I’d like to take this opportunity to remind everyone that if you are shopping online you can fundraise for Sandwich Bay Bird Observatory at the same time, with no extra cost to yourself! AmazonSmile is a simple and automatic way for you to support SBBOT. It is a website operated by Amazon with the same products, prices and shopping features as Amazon.co.uk. To shop at AmazonSmile simply go to smile.amazon.co.uk from the web browser on your computer or mobile device and select Sandwich Bay Bird Observatory, or go to https://smile.amazon.co.uk/ch/289343-0 to be taken directly to SBBOT’s fundraising portal. I’m sure many people are shopping online these days and by selecting us you will be directly helping whilst we are shut during the Coronavirus pandemic. A big thank you to everyone who has helped so far.
A male Red-footed Falcon flew over the Estate with Coal Tit and Goldcrest on the Green Wall.
Hundreds of Swifts descended across the Estate and Worth during this morning’s low cloud and rail showers. Most had moved on by the afternoon though. A flock of 90 Great Black-backed Gulls sitting in the asparagus fields was a high count and more good news came from Worth marshes where three Little Ringed Plover chicks were seen.
There were just a few Red Kites to report today. It’s interesting to note an increase in Lapwings with small flocks moving around the area. I wonder if we’re already seeing the start of ‘autumn’ as failed breeders band together. Could the dry conditions these last few weeks be detrimental to finding food for chicks? There’s also lots of Starlings around too. You might already know but there’s been a large movement of Rose-coloured Starlings across continental Europe this week and they are just starting to reach our shores. Keep an eye on your Starling flocks for anything bright pink, there’s never been a better time to find one.

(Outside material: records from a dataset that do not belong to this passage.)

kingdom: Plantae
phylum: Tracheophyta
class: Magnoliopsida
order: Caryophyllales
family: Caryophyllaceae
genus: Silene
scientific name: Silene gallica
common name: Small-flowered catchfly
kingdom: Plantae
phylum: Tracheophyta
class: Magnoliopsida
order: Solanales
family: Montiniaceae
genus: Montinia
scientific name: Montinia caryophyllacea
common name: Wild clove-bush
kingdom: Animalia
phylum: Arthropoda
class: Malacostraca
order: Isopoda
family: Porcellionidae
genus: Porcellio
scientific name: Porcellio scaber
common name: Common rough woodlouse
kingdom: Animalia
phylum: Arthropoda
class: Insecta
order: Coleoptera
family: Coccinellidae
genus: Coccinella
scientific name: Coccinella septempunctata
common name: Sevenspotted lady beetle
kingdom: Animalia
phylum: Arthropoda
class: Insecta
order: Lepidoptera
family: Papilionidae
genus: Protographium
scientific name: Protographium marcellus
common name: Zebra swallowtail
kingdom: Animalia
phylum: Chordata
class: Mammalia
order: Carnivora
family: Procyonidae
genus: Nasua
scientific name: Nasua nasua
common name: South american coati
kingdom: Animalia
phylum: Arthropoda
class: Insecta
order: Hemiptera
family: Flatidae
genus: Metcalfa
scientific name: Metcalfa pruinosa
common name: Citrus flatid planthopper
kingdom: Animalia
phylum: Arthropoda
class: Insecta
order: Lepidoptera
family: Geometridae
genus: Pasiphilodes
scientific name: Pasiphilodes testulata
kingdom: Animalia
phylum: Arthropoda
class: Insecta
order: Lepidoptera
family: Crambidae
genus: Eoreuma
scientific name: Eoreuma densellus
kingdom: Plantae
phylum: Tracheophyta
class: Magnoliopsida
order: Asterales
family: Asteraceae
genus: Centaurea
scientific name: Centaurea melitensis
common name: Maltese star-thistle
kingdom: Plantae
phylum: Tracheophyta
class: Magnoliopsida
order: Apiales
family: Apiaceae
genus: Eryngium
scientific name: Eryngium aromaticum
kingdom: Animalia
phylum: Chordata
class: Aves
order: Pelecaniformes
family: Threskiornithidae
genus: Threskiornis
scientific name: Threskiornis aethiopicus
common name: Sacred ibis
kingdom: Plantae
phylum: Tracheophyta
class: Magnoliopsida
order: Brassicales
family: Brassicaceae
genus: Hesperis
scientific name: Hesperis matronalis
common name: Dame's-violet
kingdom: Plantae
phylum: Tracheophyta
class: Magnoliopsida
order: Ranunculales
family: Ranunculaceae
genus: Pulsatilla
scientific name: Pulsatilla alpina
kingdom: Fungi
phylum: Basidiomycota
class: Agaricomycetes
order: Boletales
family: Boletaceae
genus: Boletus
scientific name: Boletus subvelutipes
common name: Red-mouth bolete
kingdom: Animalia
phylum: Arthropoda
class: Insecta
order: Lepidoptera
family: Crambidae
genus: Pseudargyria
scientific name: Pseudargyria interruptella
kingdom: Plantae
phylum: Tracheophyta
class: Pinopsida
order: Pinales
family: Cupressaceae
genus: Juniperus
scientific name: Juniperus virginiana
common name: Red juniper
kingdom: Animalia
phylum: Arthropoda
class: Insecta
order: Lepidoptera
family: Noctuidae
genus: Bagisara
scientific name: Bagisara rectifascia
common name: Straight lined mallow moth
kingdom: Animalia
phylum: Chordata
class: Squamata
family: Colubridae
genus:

An early start produced a bit of overhead passage in the form of a Golden Plover over Willow Farm and 14 Crossbills heading over the Great Wood in two parties. As temperatures began to rise the Red Kite fest began. Small groups began drifting through and by mid-morning it was clear we heading towards a record count. But the flocks were not stopping. At any given time you pan around and see 15 or so Red Kites going north. It was incredible to see. Just after midday things seemed to finally stop and by close of play 140 different birds had been recorded. This extraordinary movement is by far the highest ever recorded here and possibly a Kent record.
A brilliant start to the month with a Purple Heron and three Red-footed Falcons (adult male, immature male, female) on Worth marshes plus a flyover Wood Sandpiper.